文献詳細
外科の焦点
手術創感染の問題点
著者: 柴田清人1 今津市郎1 岡田英也1 木村章二1 伊藤忠夫1 水野貴男1
所属機関: 1名古屋市立大学医学部第1外科学教室
ページ範囲:P.161 - P.167
文献概要
手術創感染は通常皮膚および皮下組織を場とする感染症の一つであるが,理論的に感染と発症を区別すれば,微生物が宿主に侵入してその体内で増殖することが感染であり,その結果として,宿主が病理組織学的にある変化を受け,自覚的にも他覚的にも病的な状態となつたのが発症で1),厳密にいえば,手術創感染は感染症という概念よりはずれることになるが,今日われわれが慣用している手術創感染とは,両者を区別せず一括した意味で用いている.

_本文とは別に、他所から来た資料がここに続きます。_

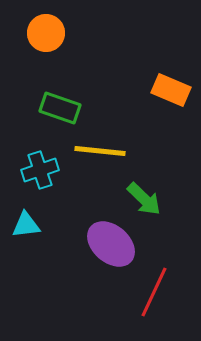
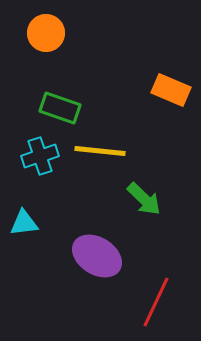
cyan cross: moved 14 px up
cyan triangle: moved 2 px left, 2 px up
purple ellipse: moved 14 px left, 12 px down; rotated 9 degrees counterclockwise
red line: moved 2 px right, 10 px down
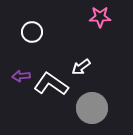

感染症は病原体と宿主との密接な相関関係の下に成立するものであるから,その解明にはこの相互の関係,すなわちhostparasite relationshipを対象として観察,検討しなければならない.病原菌の毒性virulenceを例にとれば,母乳を与えていない新生児に対して大腸菌Escherichiaは容易に腸壁を突破して敗血症を来たすことがしばしばあるとされている.それは菌に対する抗体が胎盤移行をしていないため,母親の抗体が存在する母乳を授乳していない新生児はその菌に対し全く抵抗力がなく重症な大腸菌性敗血症を来たすが,授乳を受けた新生児ではもはや敗血症は起こり得ない2).このように同一菌種によつてもその個体の菌に対する感受性によつて菌の毒性も違つたものとなつてくるので,それぞれ相互の関係を見る必要があり,毒性にしても宿主寄生体関係の複雑な多くの因子の総合的作用として認めねばならないであろう.